We imagine a "random surfer" starting at some webpage, and repeatedly clicking a random link to take him to a new page. The question is, "What fraction of the time will the surfer spend at each page?" The more time the surfer spends at a page, the more important the page is considered.
More formally, we view the internet as a graph where pages are nodes and links are directed edges. We can then model the surfer's action as a random walk on a graph or equivalently as a Markov Chain with transition matrix M. After dealing with some issues to ensure that the Markov Chain is ergodic (where does the surfer go if a page has no outgoing links?), we compute the amount of time the surfer spends at each page as the steady state distribution of the Markov Chain.
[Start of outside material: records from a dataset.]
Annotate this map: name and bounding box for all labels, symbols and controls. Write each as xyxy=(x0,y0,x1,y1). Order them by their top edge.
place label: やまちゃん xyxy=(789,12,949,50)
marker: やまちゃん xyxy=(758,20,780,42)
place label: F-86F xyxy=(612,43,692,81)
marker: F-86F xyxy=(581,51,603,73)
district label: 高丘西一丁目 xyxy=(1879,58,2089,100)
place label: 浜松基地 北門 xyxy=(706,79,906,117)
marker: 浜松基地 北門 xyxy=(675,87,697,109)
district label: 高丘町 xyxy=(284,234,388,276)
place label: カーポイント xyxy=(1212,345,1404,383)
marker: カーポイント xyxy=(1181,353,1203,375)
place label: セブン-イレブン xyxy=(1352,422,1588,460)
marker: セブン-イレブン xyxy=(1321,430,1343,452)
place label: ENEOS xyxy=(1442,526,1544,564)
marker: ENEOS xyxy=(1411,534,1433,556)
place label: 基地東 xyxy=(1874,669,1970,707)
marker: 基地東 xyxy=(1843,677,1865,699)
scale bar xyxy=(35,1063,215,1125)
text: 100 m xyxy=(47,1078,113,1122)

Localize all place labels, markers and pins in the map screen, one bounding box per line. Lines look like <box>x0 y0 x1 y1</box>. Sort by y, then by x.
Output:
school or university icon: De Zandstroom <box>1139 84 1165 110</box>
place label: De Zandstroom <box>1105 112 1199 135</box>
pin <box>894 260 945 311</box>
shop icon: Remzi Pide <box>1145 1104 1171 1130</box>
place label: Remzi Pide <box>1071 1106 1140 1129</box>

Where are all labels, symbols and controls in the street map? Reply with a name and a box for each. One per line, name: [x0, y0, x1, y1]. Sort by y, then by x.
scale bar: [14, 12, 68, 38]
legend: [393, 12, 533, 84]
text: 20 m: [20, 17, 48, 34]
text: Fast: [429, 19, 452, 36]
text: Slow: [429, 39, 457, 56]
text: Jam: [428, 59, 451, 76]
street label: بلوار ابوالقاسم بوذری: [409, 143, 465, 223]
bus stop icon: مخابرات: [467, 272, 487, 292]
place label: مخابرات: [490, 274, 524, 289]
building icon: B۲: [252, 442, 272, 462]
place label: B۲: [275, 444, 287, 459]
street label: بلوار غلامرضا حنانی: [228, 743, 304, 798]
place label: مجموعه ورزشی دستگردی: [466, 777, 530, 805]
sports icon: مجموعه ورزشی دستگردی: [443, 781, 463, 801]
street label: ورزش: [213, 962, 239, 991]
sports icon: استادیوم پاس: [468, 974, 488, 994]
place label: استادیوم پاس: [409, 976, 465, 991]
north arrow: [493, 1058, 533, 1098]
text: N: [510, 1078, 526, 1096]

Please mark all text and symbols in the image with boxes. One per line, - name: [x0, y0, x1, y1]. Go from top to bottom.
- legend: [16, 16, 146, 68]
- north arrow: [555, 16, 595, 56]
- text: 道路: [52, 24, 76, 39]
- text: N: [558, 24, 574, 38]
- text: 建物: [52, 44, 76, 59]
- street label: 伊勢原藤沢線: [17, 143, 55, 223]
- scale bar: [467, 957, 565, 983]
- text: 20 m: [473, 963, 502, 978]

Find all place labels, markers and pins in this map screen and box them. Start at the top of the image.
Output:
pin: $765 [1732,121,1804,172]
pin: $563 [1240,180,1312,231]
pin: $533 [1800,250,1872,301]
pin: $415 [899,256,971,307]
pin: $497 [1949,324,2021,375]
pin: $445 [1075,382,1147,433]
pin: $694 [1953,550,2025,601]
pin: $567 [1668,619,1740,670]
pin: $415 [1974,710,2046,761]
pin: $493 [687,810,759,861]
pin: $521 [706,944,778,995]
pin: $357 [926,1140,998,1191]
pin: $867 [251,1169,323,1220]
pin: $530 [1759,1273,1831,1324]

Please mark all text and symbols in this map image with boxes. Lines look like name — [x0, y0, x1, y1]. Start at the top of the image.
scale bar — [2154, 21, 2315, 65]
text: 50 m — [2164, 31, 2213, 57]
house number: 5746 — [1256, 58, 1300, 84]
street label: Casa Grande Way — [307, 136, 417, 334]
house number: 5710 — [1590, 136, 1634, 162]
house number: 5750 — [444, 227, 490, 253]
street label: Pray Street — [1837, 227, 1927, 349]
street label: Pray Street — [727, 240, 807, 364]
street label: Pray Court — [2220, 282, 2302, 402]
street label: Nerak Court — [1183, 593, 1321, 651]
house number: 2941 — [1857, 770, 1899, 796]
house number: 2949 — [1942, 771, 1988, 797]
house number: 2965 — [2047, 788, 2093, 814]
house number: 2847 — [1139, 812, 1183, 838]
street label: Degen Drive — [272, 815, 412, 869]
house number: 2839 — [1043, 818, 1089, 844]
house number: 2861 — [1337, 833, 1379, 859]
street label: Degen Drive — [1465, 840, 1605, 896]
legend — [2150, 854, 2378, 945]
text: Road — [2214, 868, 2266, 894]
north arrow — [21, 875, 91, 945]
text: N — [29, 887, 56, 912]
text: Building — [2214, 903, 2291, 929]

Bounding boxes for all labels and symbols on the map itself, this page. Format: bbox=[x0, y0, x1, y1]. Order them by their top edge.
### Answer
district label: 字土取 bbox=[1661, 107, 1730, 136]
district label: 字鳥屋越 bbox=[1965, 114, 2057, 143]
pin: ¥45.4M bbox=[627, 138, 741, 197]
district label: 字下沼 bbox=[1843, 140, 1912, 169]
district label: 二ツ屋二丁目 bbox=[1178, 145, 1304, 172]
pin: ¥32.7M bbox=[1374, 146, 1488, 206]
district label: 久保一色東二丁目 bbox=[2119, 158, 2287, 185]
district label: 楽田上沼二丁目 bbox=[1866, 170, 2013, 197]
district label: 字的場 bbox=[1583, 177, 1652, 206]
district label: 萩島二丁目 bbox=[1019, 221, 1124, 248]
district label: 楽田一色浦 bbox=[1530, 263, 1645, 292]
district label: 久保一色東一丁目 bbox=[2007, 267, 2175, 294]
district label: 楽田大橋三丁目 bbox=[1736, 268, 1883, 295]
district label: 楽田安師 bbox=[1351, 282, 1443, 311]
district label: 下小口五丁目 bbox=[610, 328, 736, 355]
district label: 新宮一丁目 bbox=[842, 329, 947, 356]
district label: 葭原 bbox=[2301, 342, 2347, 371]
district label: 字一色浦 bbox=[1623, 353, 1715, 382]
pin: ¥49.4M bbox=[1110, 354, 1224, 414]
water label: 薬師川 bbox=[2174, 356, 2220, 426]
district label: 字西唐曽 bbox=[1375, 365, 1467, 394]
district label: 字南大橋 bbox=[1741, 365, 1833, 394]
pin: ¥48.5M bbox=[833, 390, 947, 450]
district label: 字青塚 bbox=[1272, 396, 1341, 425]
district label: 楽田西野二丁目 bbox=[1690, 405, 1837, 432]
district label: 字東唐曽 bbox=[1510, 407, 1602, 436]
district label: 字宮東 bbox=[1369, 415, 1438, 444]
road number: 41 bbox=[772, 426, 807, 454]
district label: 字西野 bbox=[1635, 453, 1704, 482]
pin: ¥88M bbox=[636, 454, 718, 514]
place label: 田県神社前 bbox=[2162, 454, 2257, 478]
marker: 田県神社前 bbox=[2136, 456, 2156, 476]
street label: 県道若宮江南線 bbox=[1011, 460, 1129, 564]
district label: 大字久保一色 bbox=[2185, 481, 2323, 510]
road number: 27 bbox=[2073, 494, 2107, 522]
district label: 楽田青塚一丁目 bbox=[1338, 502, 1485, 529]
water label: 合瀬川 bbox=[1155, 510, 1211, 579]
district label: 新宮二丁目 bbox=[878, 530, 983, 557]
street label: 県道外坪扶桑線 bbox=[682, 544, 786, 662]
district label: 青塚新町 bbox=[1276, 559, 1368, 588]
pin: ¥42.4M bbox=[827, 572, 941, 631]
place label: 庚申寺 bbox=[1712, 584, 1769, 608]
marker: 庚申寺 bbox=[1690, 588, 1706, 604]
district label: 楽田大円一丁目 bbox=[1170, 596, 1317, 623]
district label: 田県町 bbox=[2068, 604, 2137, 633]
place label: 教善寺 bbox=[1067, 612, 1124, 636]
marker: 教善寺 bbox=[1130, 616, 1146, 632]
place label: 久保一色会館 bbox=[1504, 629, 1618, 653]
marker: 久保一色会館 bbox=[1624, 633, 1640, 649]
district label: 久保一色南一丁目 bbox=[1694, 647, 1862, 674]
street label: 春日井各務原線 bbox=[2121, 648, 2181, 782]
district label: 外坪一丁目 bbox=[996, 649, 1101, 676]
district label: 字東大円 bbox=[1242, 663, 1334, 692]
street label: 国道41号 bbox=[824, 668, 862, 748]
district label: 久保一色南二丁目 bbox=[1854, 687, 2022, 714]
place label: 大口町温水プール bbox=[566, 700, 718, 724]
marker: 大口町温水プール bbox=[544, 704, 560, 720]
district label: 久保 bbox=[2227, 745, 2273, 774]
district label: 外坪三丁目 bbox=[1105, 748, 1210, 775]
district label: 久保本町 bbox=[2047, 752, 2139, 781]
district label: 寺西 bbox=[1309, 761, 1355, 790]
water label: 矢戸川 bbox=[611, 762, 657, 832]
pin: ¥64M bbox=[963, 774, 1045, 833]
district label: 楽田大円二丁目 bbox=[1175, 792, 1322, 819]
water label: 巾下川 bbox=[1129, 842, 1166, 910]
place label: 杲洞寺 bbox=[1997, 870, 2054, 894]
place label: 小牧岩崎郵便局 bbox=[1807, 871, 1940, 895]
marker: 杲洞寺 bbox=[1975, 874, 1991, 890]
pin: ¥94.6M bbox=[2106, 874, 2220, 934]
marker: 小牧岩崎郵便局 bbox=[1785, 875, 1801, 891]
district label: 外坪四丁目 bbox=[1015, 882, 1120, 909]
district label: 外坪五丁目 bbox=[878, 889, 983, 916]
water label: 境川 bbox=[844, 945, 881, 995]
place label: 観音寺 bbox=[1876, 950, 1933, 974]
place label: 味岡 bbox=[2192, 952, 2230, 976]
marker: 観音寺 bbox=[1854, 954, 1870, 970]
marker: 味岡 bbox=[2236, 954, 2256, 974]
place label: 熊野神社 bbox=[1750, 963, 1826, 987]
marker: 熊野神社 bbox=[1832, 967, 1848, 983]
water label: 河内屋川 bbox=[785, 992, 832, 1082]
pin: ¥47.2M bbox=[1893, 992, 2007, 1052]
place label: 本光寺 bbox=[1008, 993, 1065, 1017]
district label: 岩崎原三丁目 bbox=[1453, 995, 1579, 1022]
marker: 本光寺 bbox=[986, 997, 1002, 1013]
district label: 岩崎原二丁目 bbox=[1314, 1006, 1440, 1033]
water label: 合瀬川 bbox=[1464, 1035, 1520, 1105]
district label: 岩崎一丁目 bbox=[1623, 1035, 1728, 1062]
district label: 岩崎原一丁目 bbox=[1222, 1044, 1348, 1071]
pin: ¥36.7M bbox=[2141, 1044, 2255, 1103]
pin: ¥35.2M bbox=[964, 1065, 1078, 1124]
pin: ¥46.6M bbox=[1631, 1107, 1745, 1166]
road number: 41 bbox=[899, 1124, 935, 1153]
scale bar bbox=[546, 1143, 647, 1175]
The algorithm itself is in some sense trivial - we just compute Mkπ0 for large k and arbitrary initial distribution π0. This just amounts to repeated matrix-matrix or matrix-vector multiplication. The algorithms content is mainly in the set-up (ensuring ergodicity, proving that an ergodic Markov Chain has a unique steady state distribution) and convergence analysis (dependence on the spectral gap of M).
Incidentally I first learned about PageRank in an algorithms class. In fact, I think the professor chose it because it was a nice example of "algorithms used in practice." If you limit examples to "first half of CLRS" type material, the list of examples will either be too long or too trivial -- quicksort, B-trees, and Dijkstra's algorithm are ubiquitous.
@EmanueleViola I am currently an information science student at a university. I have not taken algorithms but I have had Markov chains and PageRank in other classes
Alright, PageRank should qualify even though it's not in standard textbooks (I think). Though the algorithm is a bit atypical (when compared to other core algorithms), because as Huck says it's pretty much all in the analysis.
Isn't pagerank supposed to be based on the number of backlinks from other pages? You say it is based on the time that a user spends on a page; which is data a search engine cannot have.
You forgot to mention the father of PageRank: the Hub-Authority algorithm. In my opinion, it's a far more commonly studied algorithm, because it's simpler and the subsequent algorithms like PageRank can be easily derived as enhancements.
Check out Jens Vygen's project BonnTools for Chip Design.
http://www.or.uni-bonn.de/~vygen/projects.html
I have heard some talks on this and also looked at some of their papers.
They use Raghavan-Thompson style randomized rounding as well as multiplicative weight update method for solving large-scale multicommodity flow LPs.
However, like any big project, they need to do some engineering as well but the methodology is very much based on well-known algorithms.
Why just randomized rounding? Sanjeev Arora, Elad Hazan and Satyen Kale think that even mulplicative weights update method is basic enough to be taught at UG level :) "We feel that our meta algorithm and its analysis are simple and useful enough that they should be viewed as a basic tool taught to all algorithms students together with divide-and-conquer, dynamic programming, random sampling, and the like." (cf. cs.princeton.edu/~arora/pubs/MWsurvey.pdf).